Repeat each entry below exactly.

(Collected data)
★ ★ ★ ★
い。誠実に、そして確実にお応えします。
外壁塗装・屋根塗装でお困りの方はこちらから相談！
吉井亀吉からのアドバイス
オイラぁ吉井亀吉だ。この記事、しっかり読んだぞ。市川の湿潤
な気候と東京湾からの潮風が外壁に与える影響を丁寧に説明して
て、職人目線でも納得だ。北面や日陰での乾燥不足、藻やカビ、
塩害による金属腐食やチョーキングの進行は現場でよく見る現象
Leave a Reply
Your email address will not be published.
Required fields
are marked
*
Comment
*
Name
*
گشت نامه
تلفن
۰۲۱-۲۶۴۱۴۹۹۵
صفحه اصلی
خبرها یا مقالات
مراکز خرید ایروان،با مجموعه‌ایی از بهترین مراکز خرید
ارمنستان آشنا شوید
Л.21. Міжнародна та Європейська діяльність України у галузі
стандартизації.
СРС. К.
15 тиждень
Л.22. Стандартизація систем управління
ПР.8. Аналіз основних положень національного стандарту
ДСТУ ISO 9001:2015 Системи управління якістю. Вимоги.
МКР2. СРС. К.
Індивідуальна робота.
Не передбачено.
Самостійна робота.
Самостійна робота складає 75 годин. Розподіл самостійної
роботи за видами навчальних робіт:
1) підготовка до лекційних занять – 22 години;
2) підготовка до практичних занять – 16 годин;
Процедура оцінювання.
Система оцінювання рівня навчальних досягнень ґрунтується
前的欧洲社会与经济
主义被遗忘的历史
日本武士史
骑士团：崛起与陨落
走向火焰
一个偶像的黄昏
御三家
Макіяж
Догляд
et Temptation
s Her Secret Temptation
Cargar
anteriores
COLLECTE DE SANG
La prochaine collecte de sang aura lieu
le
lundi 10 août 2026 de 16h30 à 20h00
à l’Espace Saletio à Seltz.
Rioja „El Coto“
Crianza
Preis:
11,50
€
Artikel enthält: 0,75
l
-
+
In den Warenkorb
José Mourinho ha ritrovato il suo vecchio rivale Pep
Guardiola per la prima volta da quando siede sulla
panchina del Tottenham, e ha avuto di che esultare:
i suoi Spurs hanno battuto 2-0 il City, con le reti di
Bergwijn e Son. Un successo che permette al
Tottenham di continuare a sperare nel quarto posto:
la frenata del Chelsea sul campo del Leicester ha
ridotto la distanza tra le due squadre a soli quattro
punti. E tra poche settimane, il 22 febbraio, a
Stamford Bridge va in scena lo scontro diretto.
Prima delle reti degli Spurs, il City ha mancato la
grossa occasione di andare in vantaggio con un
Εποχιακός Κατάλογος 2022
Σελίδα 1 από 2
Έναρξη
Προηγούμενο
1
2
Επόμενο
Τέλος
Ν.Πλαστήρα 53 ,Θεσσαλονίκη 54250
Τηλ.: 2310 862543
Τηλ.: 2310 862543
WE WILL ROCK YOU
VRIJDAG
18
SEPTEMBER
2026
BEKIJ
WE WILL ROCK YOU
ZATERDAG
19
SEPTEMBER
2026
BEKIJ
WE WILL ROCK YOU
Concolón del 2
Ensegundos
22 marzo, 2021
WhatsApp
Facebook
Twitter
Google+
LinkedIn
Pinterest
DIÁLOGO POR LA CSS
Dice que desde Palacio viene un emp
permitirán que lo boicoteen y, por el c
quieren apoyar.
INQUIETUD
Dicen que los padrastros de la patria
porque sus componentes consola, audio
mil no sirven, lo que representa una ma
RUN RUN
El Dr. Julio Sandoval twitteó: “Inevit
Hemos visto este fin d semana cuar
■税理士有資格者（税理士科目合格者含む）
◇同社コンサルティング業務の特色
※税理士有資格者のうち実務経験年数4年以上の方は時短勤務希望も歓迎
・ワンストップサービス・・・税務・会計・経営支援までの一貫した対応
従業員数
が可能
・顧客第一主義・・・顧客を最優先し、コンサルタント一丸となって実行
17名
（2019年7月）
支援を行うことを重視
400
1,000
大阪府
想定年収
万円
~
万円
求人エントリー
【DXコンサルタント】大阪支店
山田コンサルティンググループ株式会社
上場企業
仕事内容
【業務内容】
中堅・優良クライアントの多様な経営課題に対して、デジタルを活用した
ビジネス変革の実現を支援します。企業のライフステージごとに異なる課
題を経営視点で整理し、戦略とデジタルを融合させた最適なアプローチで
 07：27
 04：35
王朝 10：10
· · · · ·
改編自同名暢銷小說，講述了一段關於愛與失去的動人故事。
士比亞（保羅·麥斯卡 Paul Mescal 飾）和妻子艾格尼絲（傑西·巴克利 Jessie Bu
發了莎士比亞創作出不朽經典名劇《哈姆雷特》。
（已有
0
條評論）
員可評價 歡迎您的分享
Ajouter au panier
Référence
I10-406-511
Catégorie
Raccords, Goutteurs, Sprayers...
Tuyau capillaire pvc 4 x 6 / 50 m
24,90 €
★ ★ ★ ★
## Result for this task
い。誠実に、そして確実にお応えします。
外壁塗装・屋根塗装でお困りの方はこちらから相談！
吉井亀吉からのアドバイス
オイラぁ吉井亀吉だ。この記事、しっかり読んだぞ。市川の湿潤
な気候と東京湾からの潮風が外壁に与える影響を丁寧に説明して
て、職人目線でも納得だ。北面や日陰での乾燥不足、藻やカビ、
塩害による金属腐食やチョーキングの進行は現場でよく見る現象
Leave a Reply
Your email address will not be published.
Required fields
are marked
*
Comment
*
Name
*
گشت نامه
تلفن
۰۲۱-۲۶۴۱۴۹۹۵
صفحه اصلی
خبرها یا مقالات
مراکز خرید ایروان،با مجموعه‌ایی از بهترین مراکز خرید
ارمنستان آشنا شوید
Л.21. Міжнародна та Європейська діяльність України у галузі
стандартизації.
СРС. К.
15 тиждень
Л.22. Стандартизація систем управління
ПР.8. Аналіз основних положень національного стандарту
ДСТУ ISO 9001:2015 Системи управління якістю. Вимоги.
МКР2. СРС. К.
Індивідуальна робота.
Не передбачено.
Самостійна робота.
Самостійна робота складає 75 годин. Розподіл самостійної
роботи за видами навчальних робіт:
1) підготовка до лекційних занять – 22 години;
2) підготовка до практичних занять – 16 годин;
Процедура оцінювання.
Система оцінювання рівня навчальних досягнень ґрунтується
前的欧洲社会与经济
主义被遗忘的历史
日本武士史
骑士团：崛起与陨落
走向火焰
一个偶像的黄昏
御三家
Макіяж
Догляд
et Temptation
s Her Secret Temptation
Cargar
anteriores
COLLECTE DE SANG
La prochaine collecte de sang aura lieu
le
lundi 10 août 2026 de 16h30 à 20h00
à l’Espace Saletio à Seltz.
Rioja „El Coto“
Crianza
Preis:
11,50
€
Artikel enthält: 0,75
l
-
+
In den Warenkorb
José Mourinho ha ritrovato il suo vecchio rivale Pep
Guardiola per la prima volta da quando siede sulla
panchina del Tottenham, e ha avuto di che esultare:
i suoi Spurs hanno battuto 2-0 il City, con le reti di
Bergwijn e Son. Un successo che permette al
Tottenham di continuare a sperare nel quarto posto:
la frenata del Chelsea sul campo del Leicester ha
ridotto la distanza tra le due squadre a soli quattro
punti. E tra poche settimane, il 22 febbraio, a
Stamford Bridge va in scena lo scontro diretto.
Prima delle reti degli Spurs, il City ha mancato la
grossa occasione di andare in vantaggio con un
Εποχιακός Κατάλογος 2022
Σελίδα 1 από 2
Έναρξη
Προηγούμενο
1
2
Επόμενο
Τέλος
Ν.Πλαστήρα 53 ,Θεσσαλονίκη 54250
Τηλ.: 2310 862543
Τηλ.: 2310 862543
WE WILL ROCK YOU
VRIJDAG
18
SEPTEMBER
2026
BEKIJ
WE WILL ROCK YOU
ZATERDAG
19
SEPTEMBER
2026
BEKIJ
WE WILL ROCK YOU
Concolón del 2
Ensegundos
22 marzo, 2021
WhatsApp
Facebook
Twitter
Google+
LinkedIn
Pinterest
DIÁLOGO POR LA CSS
Dice que desde Palacio viene un emp
permitirán que lo boicoteen y, por el c
quieren apoyar.
INQUIETUD
Dicen que los padrastros de la patria
porque sus componentes consola, audio
mil no sirven, lo que representa una ma
RUN RUN
El Dr. Julio Sandoval twitteó: “Inevit
Hemos visto este fin d semana cuar
■税理士有資格者（税理士科目合格者含む）
◇同社コンサルティング業務の特色
※税理士有資格者のうち実務経験年数4年以上の方は時短勤務希望も歓迎
・ワンストップサービス・・・税務・会計・経営支援までの一貫した対応
従業員数
が可能
・顧客第一主義・・・顧客を最優先し、コンサルタント一丸となって実行
17名
（2019年7月）
支援を行うことを重視
400
1,000
大阪府
想定年収
万円
~
万円
求人エントリー
【DXコンサルタント】大阪支店
山田コンサルティンググループ株式会社
上場企業
仕事内容
【業務内容】
中堅・優良クライアントの多様な経営課題に対して、デジタルを活用した
ビジネス変革の実現を支援します。企業のライフステージごとに異なる課
題を経営視点で整理し、戦略とデジタルを融合させた最適なアプローチで
 07：27
 04：35
王朝 10：10
· · · · ·
改編自同名暢銷小說，講述了一段關於愛與失去的動人故事。
士比亞（保羅·麥斯卡 Paul Mescal 飾）和妻子艾格尼絲（傑西·巴克利 Jessie Bu
發了莎士比亞創作出不朽經典名劇《哈姆雷特》。
（已有
0
條評論）
員可評價 歡迎您的分享
Ajouter au panier
Référence
I10-406-511
Catégorie
Raccords, Goutteurs, Sprayers...
Tuyau capillaire pvc 4 x 6 / 50 m
24,90 €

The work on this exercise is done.